The BioTioo 2.0 consists of two materials: a housing made of brushed, riveted stainless steel V2A and a bowl with lid made of cold-impact-resistant polypropylene PP-C. This division is a design decision, not a compromise. In a toilet, the material determines hygiene, frost resistance, weight, and durability. That’s why each component in our product gets the material its function requires.

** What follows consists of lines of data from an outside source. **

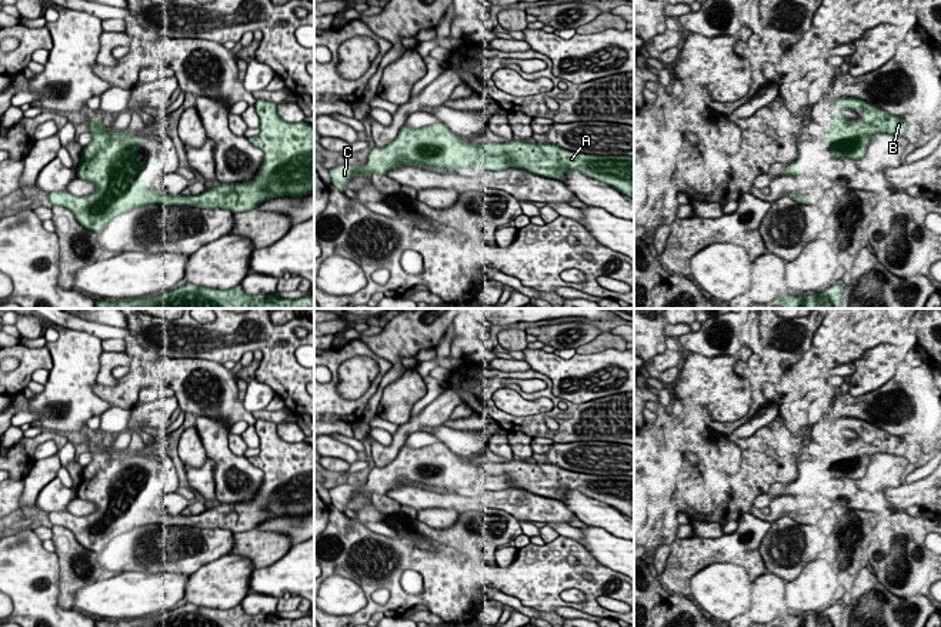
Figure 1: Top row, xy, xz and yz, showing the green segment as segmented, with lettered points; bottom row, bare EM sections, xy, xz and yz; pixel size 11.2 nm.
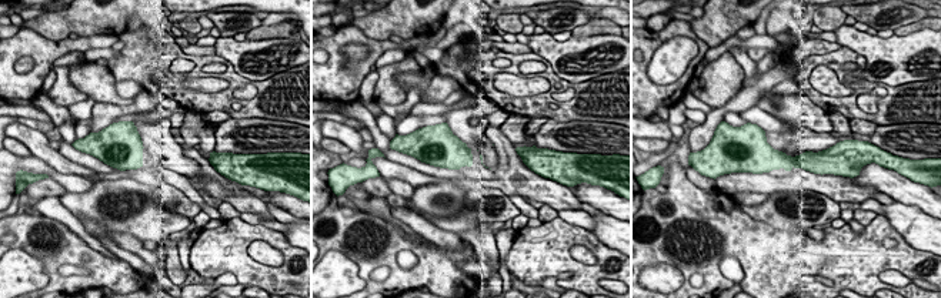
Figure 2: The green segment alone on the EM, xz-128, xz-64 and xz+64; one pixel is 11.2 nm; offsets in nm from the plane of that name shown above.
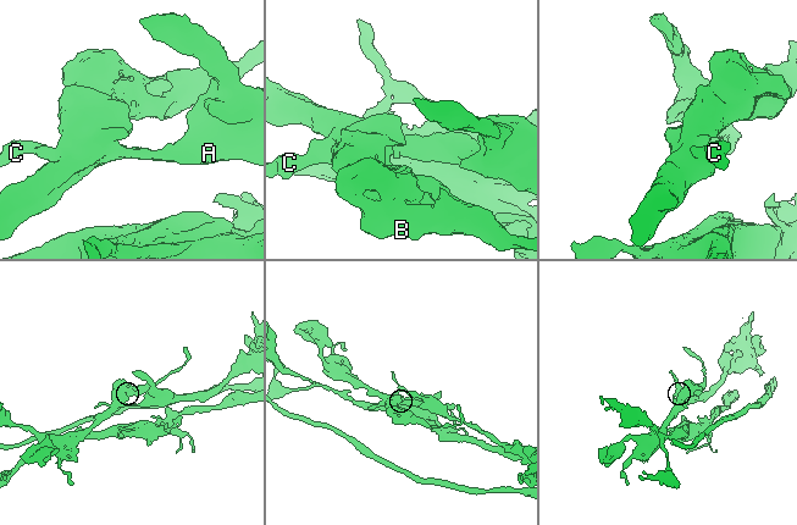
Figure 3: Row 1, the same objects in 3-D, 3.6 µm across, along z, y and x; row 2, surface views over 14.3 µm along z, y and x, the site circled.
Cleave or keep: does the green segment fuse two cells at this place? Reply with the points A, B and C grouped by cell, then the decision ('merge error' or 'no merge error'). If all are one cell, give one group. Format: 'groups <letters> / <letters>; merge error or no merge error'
groups A B C; no merge error

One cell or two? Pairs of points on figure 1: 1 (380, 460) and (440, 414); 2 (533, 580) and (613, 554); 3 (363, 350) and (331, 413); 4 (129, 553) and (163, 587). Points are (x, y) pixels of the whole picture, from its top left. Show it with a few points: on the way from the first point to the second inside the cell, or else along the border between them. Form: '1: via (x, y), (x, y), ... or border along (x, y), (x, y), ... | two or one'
1: via (396, 444), (411, 426), (424, 419) | one
2: border along (579, 543), (601, 564), (619, 573) | two
3: via (344, 354), (334, 364), (331, 394) | one
4: border along (122, 572), (183, 573) | two

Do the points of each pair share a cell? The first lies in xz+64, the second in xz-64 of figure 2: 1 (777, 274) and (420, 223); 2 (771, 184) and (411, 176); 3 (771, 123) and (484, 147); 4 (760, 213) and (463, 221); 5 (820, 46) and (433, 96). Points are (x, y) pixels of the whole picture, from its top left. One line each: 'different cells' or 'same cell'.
1: different cells
2: same cell
3: same cell
4: same cell
5: same cell

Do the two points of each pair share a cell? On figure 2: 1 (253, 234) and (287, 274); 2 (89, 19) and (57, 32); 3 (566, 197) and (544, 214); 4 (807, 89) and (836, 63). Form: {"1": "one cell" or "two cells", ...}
{"1": "one cell", "2": "one cell", "3": "two cells", "4": "one cell"}

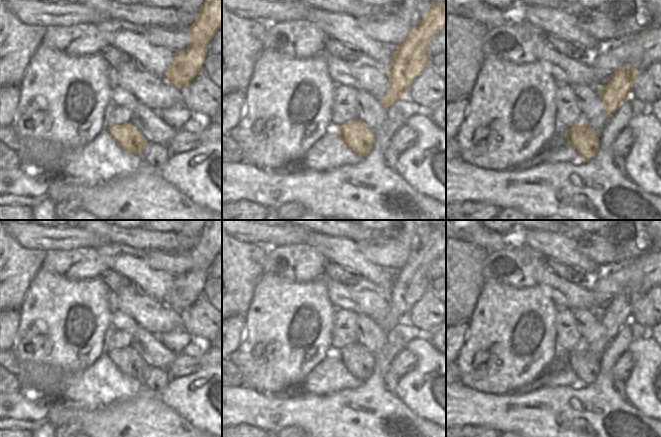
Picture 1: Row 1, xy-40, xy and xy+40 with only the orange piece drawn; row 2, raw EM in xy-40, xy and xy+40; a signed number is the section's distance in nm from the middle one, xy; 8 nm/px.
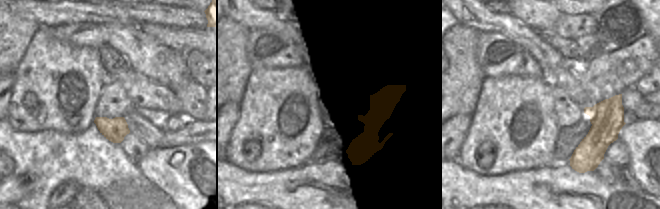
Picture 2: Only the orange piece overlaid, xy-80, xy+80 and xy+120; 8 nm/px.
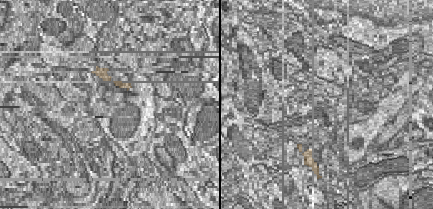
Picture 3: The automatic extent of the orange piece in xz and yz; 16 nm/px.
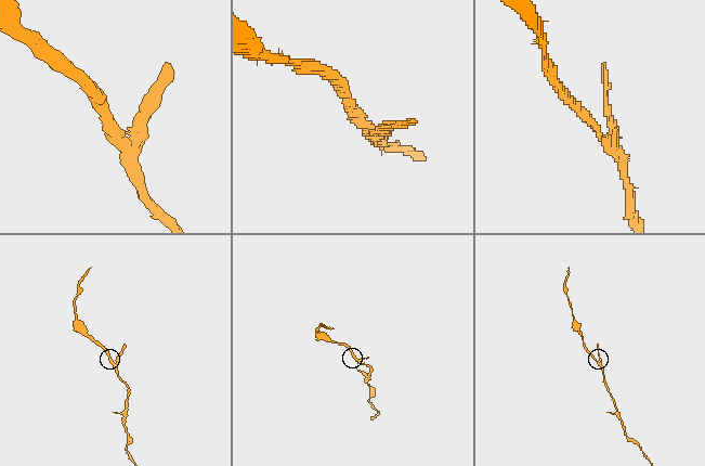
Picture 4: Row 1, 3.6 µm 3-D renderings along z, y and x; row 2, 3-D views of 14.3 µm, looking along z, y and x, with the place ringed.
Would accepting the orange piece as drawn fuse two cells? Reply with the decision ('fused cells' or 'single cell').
fused cells

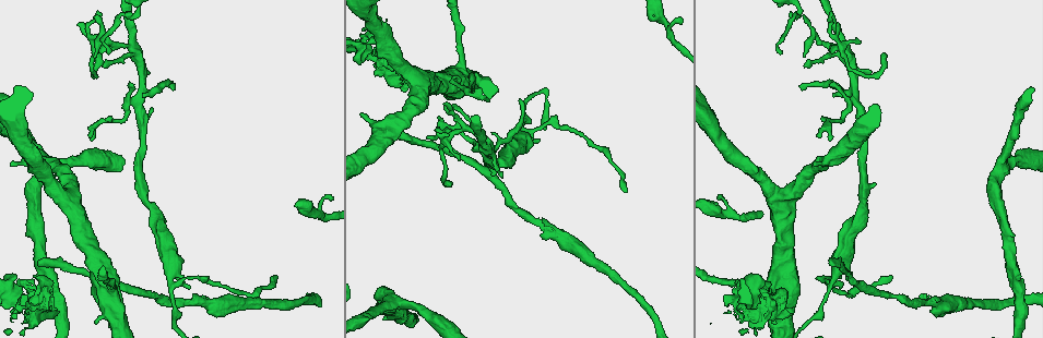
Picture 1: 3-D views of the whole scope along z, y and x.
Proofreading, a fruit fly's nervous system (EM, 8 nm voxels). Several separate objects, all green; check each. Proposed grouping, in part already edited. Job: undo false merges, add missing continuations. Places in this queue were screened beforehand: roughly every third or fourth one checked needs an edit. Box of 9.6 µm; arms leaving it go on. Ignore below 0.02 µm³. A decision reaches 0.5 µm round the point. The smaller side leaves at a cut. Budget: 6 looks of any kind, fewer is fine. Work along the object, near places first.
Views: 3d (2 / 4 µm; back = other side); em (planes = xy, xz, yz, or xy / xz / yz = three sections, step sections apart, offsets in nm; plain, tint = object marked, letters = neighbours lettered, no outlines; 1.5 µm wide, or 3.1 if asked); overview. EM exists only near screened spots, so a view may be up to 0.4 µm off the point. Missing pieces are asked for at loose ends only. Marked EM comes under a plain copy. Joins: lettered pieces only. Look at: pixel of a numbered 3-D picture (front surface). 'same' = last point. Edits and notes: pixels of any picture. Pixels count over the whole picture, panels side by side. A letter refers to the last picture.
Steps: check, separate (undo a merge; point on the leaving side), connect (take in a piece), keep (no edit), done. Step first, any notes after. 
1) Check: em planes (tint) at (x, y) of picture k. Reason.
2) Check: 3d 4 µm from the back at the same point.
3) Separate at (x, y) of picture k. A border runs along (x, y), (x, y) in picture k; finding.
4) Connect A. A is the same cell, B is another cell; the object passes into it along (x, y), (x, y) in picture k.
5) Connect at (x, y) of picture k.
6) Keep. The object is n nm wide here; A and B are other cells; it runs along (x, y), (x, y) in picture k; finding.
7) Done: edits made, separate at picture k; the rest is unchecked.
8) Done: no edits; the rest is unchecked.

Check: em xy step 4 (tint) at (207, 303) of picture 1. Thick turns thin.

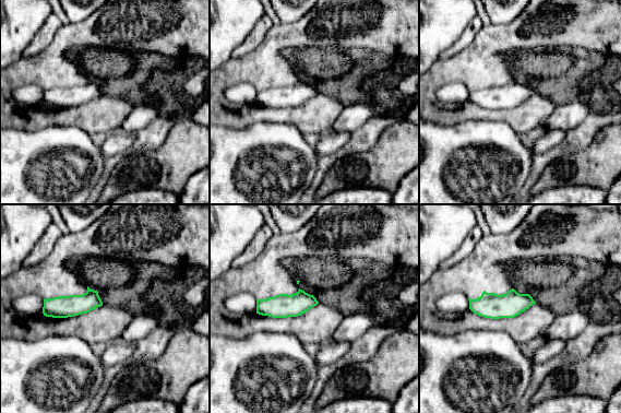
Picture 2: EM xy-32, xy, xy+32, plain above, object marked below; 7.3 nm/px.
Check: em planes (letters) at the same point. Another direction.

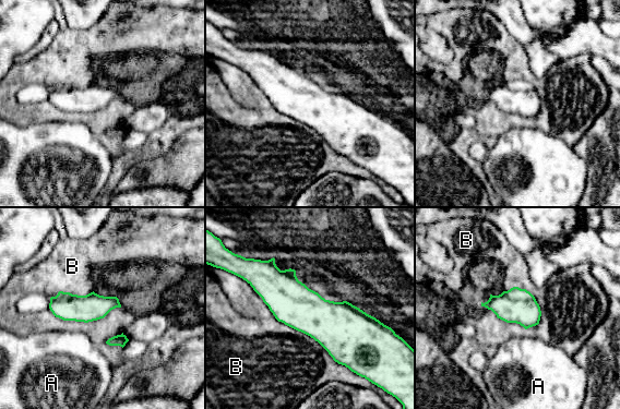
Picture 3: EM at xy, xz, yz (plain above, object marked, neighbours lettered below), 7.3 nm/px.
Keep. The longest contact is with B, 360 nm; A and B are other cells; a border runs along (504, 290), (525, 288), (539, 323) in picture 3; all the same neuron.

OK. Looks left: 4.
Check: em planes (tint) at (780, 51) of picture 1. Free end.

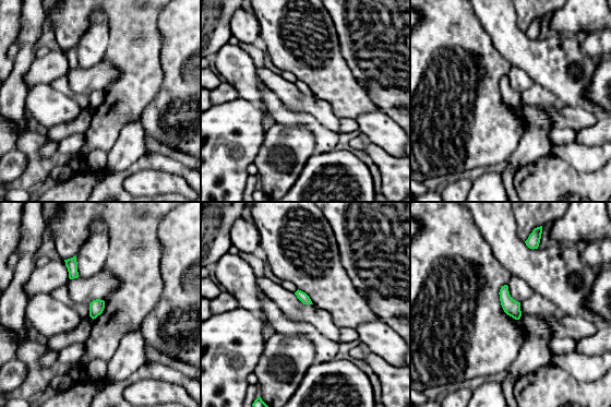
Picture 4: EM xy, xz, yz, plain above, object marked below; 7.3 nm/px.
Check: em planes (letters) at the same point. See the neighbours.

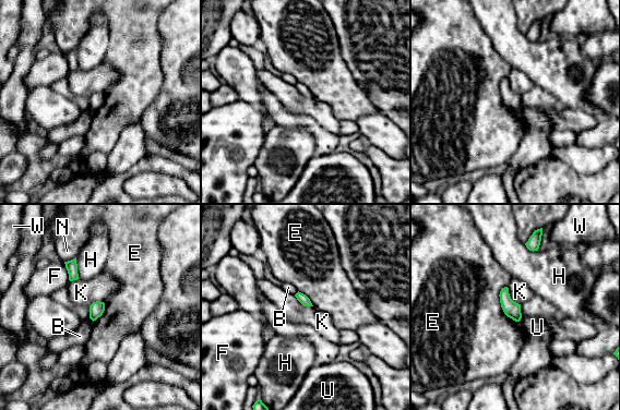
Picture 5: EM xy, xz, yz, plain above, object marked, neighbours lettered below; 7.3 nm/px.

Pore-free hygienic surfaces made of stainless steel
A hygienic surface must be fully cleanable, not just wipeable. Stainless steel naturally meets this requirement: its smooth, brushed surface offers urine, lime, and germs hardly any crevices to settle in, unlike textured or porous materials. This allows the housing to withstand genuine wet cleaning: rinsing, soaking, wiping. The complete cleaning routine for housing, bowl, and urine channel is shown in Clean a dry toilet.
Commercial kitchens and sanitary rooms have been using stainless steel for exactly these reasons for decades. We adopted this standard instead of inventing a new one. The bare housing comes without coating: a scratch does not expose any foreign carrier material, underneath is stainless steel again. Care for the urine channel and tank is covered separately in Avoiding urine scale.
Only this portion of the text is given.